For pancreatic cancer, the condition seems to be associated with a frequent pro-inflammatory response with increases in, for example, CRP levels. A predominant problem in patients with irresectable pancreatic cancer, or recurrence after radically attempted resection, is cancer cachexia which seems to depend on the acute phase response 87. A positive effect on the acute phase response, cancer-associated cachexia and quality of life has been reported following the administration of EPA (eicosapentaenoic acid, an omega 3 PUFA) 88. Further support for a pro-inflammatory response in pancreatic cancer is the finding of an increased expression of cyclooxygenase (COX)-2 in pancreatic cancer and that resting energy expenditure decreased, implying a reduction in acute phase protein production, with ibuprofen administration in pancreatic cancer patients 89,90.

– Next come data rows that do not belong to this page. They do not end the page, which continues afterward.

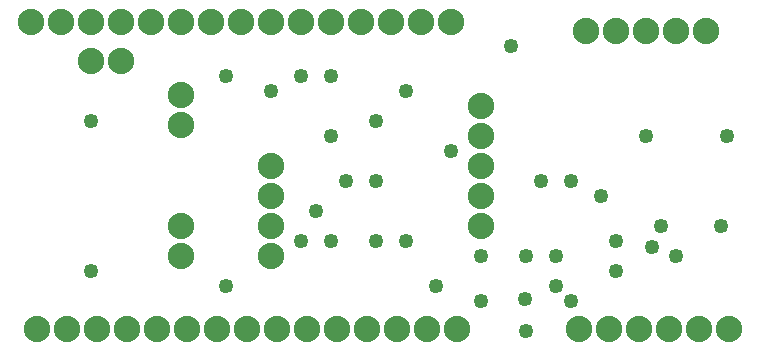
<source format=gbs>
G04 MADE WITH FRITZING*
G04 WWW.FRITZING.ORG*
G04 DOUBLE SIDED*
G04 HOLES PLATED*
G04 CONTOUR ON CENTER OF CONTOUR VECTOR*
%ASAXBY*%
%FSLAX23Y23*%
%MOIN*%
%OFA0B0*%
%SFA1.0B1.0*%
%ADD10C,0.049370*%
%ADD11C,0.088000*%
%LNMASK0*%
G90*
G70*
G54D10*
X2018Y276D03*
X1868Y576D03*
X2118Y726D03*
X1318Y876D03*
X1568Y326D03*
X1968Y526D03*
X868Y876D03*
X968Y926D03*
X718Y926D03*
X1468Y676D03*
X1018Y476D03*
X1118Y576D03*
X1218Y376D03*
X1868Y176D03*
X268Y276D03*
X1218Y576D03*
X1318Y376D03*
X1068Y926D03*
X1068Y726D03*
X1218Y776D03*
X1668Y1026D03*
X2218Y326D03*
X1818Y326D03*
X1718Y326D03*
X2387Y726D03*
X2168Y426D03*
X1768Y576D03*
X268Y776D03*
X1718Y76D03*
X1818Y226D03*
X2368Y426D03*
X1068Y376D03*
X1568Y176D03*
X1713Y180D03*
G54D11*
X1468Y1106D03*
X1368Y1106D03*
X1268Y1106D03*
X1168Y1106D03*
X1068Y1106D03*
X968Y1106D03*
X868Y1106D03*
X768Y1106D03*
X668Y1106D03*
X568Y1106D03*
X468Y1106D03*
X368Y1106D03*
X268Y1106D03*
X168Y1106D03*
X68Y1106D03*
X1486Y80D03*
X1386Y80D03*
X1286Y80D03*
X1186Y80D03*
X1086Y80D03*
X986Y80D03*
X886Y80D03*
X786Y80D03*
X686Y80D03*
X586Y80D03*
X486Y80D03*
X386Y80D03*
X286Y80D03*
X186Y80D03*
X86Y80D03*
X2395Y80D03*
X2295Y80D03*
X2195Y80D03*
X2095Y80D03*
X1995Y80D03*
X1895Y80D03*
X1568Y426D03*
X1568Y526D03*
X1568Y626D03*
X1568Y726D03*
X1568Y826D03*
X1568Y426D03*
X1568Y526D03*
X1568Y626D03*
X1568Y726D03*
X1568Y826D03*
X568Y326D03*
X568Y426D03*
X568Y326D03*
X568Y426D03*
X566Y760D03*
X566Y860D03*
X566Y760D03*
X566Y860D03*
X868Y326D03*
X868Y426D03*
X868Y526D03*
X868Y626D03*
X868Y326D03*
X868Y426D03*
X868Y526D03*
X868Y626D03*
X2318Y1076D03*
X2218Y1076D03*
X2118Y1076D03*
X2018Y1076D03*
X1918Y1076D03*
X368Y976D03*
X268Y976D03*
X368Y976D03*
X268Y976D03*
G54D10*
X2018Y376D03*
X2137Y356D03*
X718Y226D03*
X1418Y226D03*
X968Y376D03*
G04 End of Mask0*
M02*
</source>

Conclusion and future aspects
In general, it seems that a limited window for intervention exists for modulation of the acute inflammatory response due to its complexity. Multiple mediators are involved and thereby a multimodal approach seems reasonable. From a nutritional point of view, emphasis should be put on the importance of enteral nutrition. Preoperative immunomodulation is probably becoming more established and could be offered as an oral formula. Additional specific nutrients and compounds are awaited, the indications for which should be based on the knowledge derived from a detailed mapping of the dynamics of the acute phase response, rendering possibilities for a future tailored and individualized treatment.
Acknowledgments
The present review is based on an invited lecture (RA) at the 5th European Congress of the IHPBA in Istanbul, Turkey, 2003.